We might not like Family Feud’s answer but is it true? - Women's Agenda

We might not like Family Feud’s answer but is it true?

Channel 10’s game show Family Feud attracted some criticism this week for the way it answered the question: name a woman’s job.

Rather than listing the inspiring and diverse jobs women can do, we were instead shown a list of the dull and mundane jobs women have long been expected to do. Washing clothes. Cooking. Cleaning. Domestic duties. Dishes. 

To the modern woman the list seems positively archaic and warped. We know what individual women are capable of – they can successfully run banks, countries and companies – so why not focus on that?
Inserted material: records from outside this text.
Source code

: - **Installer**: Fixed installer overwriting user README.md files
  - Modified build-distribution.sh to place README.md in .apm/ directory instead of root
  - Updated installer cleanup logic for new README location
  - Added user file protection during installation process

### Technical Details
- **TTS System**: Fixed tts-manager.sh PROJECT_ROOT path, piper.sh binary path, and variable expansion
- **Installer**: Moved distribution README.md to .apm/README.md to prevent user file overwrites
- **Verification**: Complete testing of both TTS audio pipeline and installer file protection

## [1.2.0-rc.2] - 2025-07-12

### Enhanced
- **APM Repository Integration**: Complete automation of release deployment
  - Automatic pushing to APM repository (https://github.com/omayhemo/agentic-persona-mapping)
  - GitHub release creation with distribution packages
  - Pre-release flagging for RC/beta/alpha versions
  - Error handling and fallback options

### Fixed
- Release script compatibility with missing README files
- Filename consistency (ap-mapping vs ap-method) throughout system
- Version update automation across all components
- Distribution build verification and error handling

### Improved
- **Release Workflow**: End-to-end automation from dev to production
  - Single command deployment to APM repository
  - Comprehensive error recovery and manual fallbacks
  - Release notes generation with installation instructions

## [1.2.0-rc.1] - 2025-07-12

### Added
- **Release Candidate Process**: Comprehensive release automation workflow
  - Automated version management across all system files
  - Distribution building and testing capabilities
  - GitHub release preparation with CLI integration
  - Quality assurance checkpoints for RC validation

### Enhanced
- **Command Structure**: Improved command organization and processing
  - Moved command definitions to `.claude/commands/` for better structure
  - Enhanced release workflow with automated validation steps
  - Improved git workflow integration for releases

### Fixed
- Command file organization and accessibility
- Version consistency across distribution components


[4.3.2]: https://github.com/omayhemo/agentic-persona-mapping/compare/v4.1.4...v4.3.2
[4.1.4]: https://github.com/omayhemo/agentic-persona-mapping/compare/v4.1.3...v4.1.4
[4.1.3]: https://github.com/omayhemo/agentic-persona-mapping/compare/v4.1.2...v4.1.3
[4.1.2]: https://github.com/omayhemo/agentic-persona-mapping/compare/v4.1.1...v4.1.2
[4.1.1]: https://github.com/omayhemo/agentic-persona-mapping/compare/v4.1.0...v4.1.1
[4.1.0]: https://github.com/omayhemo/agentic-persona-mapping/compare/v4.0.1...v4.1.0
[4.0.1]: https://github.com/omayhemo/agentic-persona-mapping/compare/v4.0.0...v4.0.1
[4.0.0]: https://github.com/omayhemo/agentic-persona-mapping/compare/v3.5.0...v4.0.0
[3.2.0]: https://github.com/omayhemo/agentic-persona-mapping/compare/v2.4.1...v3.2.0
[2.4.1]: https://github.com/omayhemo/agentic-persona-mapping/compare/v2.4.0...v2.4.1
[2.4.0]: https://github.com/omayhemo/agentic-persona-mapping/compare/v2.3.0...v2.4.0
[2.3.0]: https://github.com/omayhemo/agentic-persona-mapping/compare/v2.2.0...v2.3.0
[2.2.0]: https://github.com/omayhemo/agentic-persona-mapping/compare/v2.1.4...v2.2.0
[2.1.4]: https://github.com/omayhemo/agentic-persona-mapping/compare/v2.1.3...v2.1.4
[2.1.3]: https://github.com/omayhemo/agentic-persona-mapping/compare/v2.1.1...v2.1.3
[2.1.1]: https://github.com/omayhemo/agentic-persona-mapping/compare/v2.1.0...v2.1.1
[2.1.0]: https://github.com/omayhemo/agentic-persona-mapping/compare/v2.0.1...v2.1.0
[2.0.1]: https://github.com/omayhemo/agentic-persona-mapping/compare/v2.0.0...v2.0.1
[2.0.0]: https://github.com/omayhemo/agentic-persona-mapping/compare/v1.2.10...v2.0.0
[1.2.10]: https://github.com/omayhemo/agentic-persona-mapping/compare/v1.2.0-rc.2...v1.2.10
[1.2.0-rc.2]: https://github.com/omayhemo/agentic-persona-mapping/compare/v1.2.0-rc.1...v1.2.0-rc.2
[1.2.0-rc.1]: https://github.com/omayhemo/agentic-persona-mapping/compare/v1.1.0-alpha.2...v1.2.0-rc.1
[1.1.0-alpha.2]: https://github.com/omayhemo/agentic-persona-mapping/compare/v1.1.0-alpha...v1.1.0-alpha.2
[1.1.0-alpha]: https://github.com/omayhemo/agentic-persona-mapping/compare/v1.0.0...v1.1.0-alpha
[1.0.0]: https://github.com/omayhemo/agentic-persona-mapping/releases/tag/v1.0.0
Why limit them to the dishes rather than the brilliant things they’re capable of?

Because this is straw poll of regular Australians and it reflects that; whether we like it or not.

Last night as I put my head on the pillow it dawned on , not for the first time, that what is most jarring about this list is not that it’s an inaccurate depiction of women in Australia but that it’s accurate.

At least half of that list is true; it is indisputable that Australian women still do far more housework than their male partners. Of course there are exceptions in every home but on the whole women do cook, clean, wash the dishes, do the laundry and the domestic duties more than men do.  And as long as that’s the case, this list will ring true. (It also neatly perpetuates the status quo because as I have said many times, the more unpaid work women do, the less paid work they’re available to do.)

To me Wednesday night’s episode of Family Feud is eye opening because it clearly illustrates the way ordinary men and women perceive men and women. It is not difficult to establish why, against that backdrop, gender equality remains the elusive objective it is.

As disappointing and disheartening it is to see women’s work reduced in these terms it’s a reminder. That this is the way some – possibly many – Australians still view women’s work both in and out of the home. Those stereotypes and quiet assumptions are responsible in no small part for the broad gender gap which persists in Australian workplaces.

In this regard we all have the ability to create change. We can each ensure we split the domestic roles in our homes fairly and according to necessity instead of outdated gender roles. It seems small but the effect of these changes is substantial. Because the only way we will ever get cooking and cleaning and the dishes off the “woman’s list” is if the next generations of Australians see the men in their lives doing these things as much and as often as the women.

We have to be the change we want to see.

One of my proudest parenting moments came about when my-then 3 year old saw me getting out the vacuum cleaner. “Why are you using Daddy’s toy, she asked? It was the first time she’d ever seen me use it (and it very well might be the last.)